Figure understanding tasks:
########################################
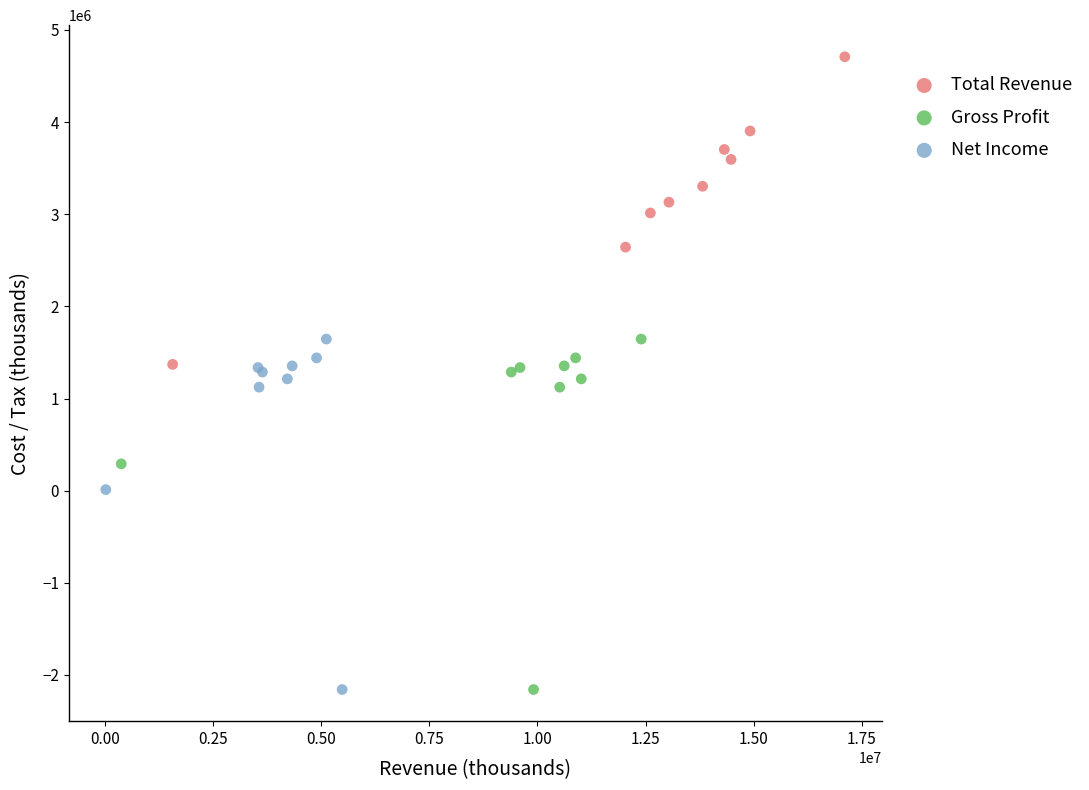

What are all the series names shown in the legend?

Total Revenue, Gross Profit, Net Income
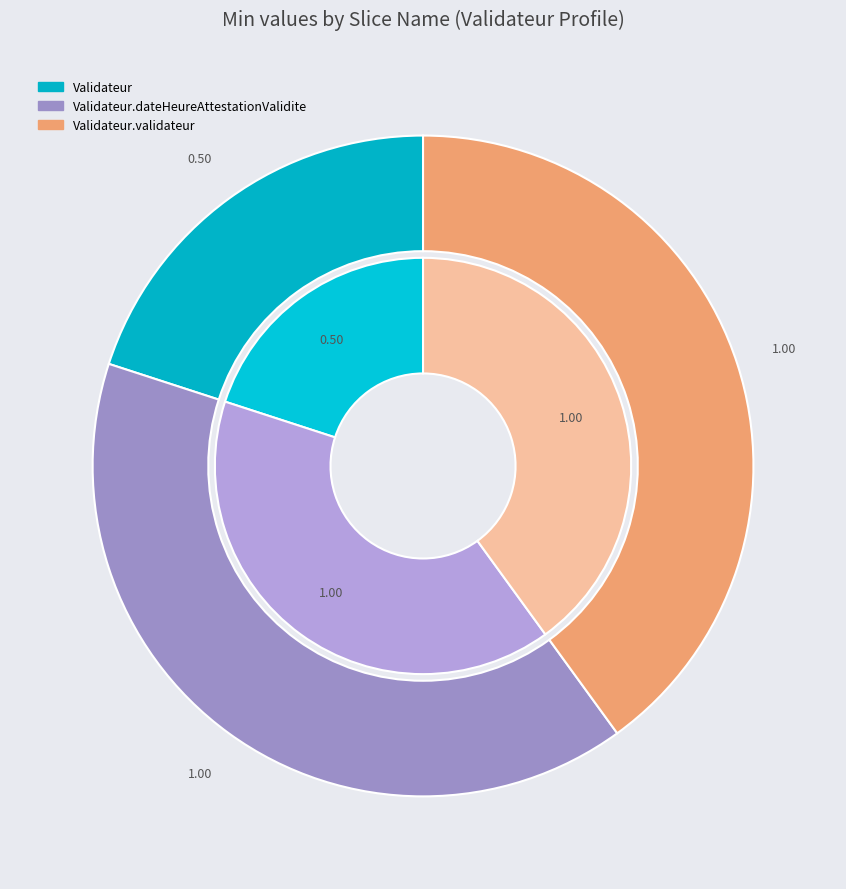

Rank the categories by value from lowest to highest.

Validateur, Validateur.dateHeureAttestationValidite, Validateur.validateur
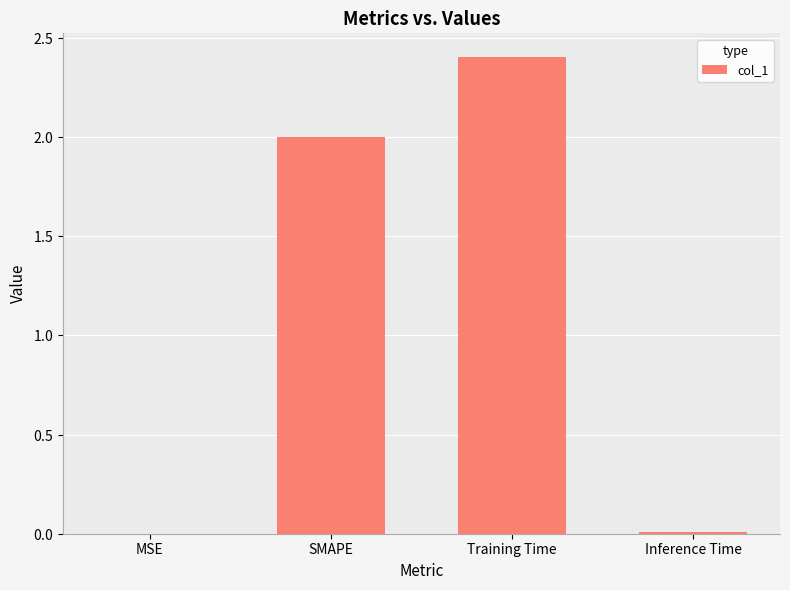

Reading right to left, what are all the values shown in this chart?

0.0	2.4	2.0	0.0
########################################
Task directions:
Count how many lines in the rows above contain the word "shown". Reply with that number alone.

Answer section:
2